→ **Conjunto de tarefas**
• 1. Reproduza, do texto sobre lógica, o trecho que vai de "A lógica não" até "acima seria verdadeira.".
• 2. Liste os aspectos problemáticos do estudo da lógica que, segundo o texto sobre lógica, já foram discutidos em outros tópicos do clube.
• 3. Retome o texto sobre lógica e dê continuidade a ele a partir da última frase apresentada.

══ Trecho fornecido

Pai curuja, marido apaixonado
Está claro que a base da ciência é a lógica, pois esta é a ferramenta que nos permite concluir (ou até mesmo prever) a partir dos fatos observados, seja em experiências num laboratório da NASA, seja num pomar.

Alguns tópicos daqui do clube já falaram sobre três dos aspectos mais problemáticos encontrados no estudo da lógica: as falácias, os paradoxos e a questão levantada pelo Engethor sobre dedução x opinião.

O objetivo desse tópico é popularizar um quarto tipo de "patologia lógica" os chamados indecidíveis.

Inicialmente vamos compreender ao que a lógica se propõe.

A lógica não é uma ferramenta mágica, muito menos perfeita, e levou muito tempo para tomar a forma que tem hoje. Nesse processo sofreu inúmeras modificações, sempre tentando se adaptar perante aos problemas que só eram percebidos após o seu uso. Basicmente ela foi construída em sistema de tentativa e erro.

A lógica se compõe de duas coisas:

1°. Os axiomas:
São as premissas, os fatos ou as hipóteses, os quais são assumidos como verdades no início da argumentação.
Ex. Vamos assumir que seja verdade que "o céu é azul claro". A partir dessa hipótese se eu disser que "o céu é verde", então eu estarei falando uma mentira. Agora, se minha premissa fosse que "o céu é verde", a frase acima seria verdadeira.
O que eu quero salientar é que os axiomas são fundamentais para as conclusões. O maior problema é escolhe-los de modo adequado para que não cheguemos a conclusões como por exemplo o céu ser verde.

════
══ Dados armazenados

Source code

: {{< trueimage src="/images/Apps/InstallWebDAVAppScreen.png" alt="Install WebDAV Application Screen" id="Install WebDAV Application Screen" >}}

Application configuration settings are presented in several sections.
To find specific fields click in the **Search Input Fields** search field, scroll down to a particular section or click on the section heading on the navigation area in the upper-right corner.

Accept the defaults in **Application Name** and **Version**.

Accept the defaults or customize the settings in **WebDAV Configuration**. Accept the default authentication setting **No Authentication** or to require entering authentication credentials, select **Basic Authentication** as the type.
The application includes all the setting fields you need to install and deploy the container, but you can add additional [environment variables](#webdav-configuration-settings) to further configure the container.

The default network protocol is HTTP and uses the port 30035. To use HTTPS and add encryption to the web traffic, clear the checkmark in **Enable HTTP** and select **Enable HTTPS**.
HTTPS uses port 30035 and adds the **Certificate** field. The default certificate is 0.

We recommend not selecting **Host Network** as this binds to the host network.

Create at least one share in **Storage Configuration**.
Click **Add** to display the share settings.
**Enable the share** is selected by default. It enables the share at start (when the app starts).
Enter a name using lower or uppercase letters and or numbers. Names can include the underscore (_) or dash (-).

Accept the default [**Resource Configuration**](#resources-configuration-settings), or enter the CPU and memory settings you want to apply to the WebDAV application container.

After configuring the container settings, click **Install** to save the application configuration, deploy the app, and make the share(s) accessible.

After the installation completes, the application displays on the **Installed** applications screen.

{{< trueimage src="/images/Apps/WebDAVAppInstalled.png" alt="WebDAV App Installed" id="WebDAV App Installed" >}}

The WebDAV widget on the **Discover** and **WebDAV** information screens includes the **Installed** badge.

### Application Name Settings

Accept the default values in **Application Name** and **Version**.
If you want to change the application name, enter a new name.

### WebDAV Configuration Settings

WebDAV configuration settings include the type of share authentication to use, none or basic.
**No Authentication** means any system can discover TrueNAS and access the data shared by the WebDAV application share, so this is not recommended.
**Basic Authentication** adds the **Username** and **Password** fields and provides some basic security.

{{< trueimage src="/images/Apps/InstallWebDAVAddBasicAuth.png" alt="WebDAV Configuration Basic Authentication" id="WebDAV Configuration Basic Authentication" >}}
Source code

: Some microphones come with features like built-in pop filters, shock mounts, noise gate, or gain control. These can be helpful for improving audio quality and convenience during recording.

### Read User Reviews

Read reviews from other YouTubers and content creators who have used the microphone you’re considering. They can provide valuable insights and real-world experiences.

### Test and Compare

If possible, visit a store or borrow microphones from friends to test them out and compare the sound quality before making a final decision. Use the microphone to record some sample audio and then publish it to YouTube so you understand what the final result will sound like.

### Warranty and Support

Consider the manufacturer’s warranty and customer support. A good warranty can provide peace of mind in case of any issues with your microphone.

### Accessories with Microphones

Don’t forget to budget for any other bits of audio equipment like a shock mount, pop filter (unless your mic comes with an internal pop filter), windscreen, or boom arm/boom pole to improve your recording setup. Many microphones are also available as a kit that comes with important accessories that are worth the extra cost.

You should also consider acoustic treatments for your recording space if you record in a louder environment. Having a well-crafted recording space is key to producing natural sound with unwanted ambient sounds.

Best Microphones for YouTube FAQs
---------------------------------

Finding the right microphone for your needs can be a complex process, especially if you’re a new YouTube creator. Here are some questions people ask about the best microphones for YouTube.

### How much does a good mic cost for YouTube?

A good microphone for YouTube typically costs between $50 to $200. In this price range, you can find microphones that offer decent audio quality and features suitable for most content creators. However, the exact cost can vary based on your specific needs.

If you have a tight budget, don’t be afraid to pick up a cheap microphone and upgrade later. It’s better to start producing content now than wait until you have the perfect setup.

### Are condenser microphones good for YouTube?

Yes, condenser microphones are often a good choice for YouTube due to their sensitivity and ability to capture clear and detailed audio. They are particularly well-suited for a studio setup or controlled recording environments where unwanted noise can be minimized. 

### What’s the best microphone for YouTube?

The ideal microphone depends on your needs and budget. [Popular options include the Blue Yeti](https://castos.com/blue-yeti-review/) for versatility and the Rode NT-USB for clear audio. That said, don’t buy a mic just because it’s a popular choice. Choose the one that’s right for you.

════

→ **Lista de respostas**
• 1.
A lógica não é uma ferramenta mágica, muito menos perfeita, e levou muito tempo para tomar a forma que tem hoje. Nesse processo sofreu inúmeras modificações, sempre tentando se adaptar perante aos problemas que só eram percebidos após o seu uso. Basicmente ela foi construída em sistema de tentativa e erro.

A lógica se compõe de duas coisas:

1°. Os axiomas:
São as premissas, os fatos ou as hipóteses, os quais são assumidos como verdades no início da argumentação.
Ex. Vamos assumir que seja verdade que "o céu é azul claro". A partir dessa hipótese se eu disser que "o céu é verde", então eu estarei falando uma mentira. Agora, se minha premissa fosse que "o céu é verde", a frase acima seria verdadeira.

• 2.
- As falácias
- Os paradoxos
- A questão sobre dedução x opinião

• 3.
2°. Os argumentos válidos:
São eles que determinam que tipo de raciocínio podemos fazer se nosso objetivo for encontrar a verdade. As falácias são exemplos de argumentos que podem nos conduzir a erros ou a falsidades.

A logica se propõe a saber se uma afirmação é falsa ou verdadeira. Para isso ela se utiliza apenas dos axiomas e dos argumentos válidos.

Agora, o que vem a ser um indecidível ?

Um indecidível é uma afirmação que não podemos determinar se é falsa ou verdadeira, independentemente dos argumentos que tentemos usar.
Ex. Suponhamos que o nosso único e exclusivo axioma seja "o céu é azul", portanto não sabemos nada além do fato do céu ser azul. O único fato que estamos autorizados a usar é este e para sabermos se outra afirmação é ou não verdadeira é apenas nele que poderemos basear nosso raciocínio. Assim, a afirmação "o céu é verde" é falsa, a afirmação "o céu não é laranja" é verdadeira, mas a afirmação "o céu tem estrelas" é um indecidível, pois não há meios de concluir a existência de estrelas no céu usando exclusivamente a informação "o céu é azul".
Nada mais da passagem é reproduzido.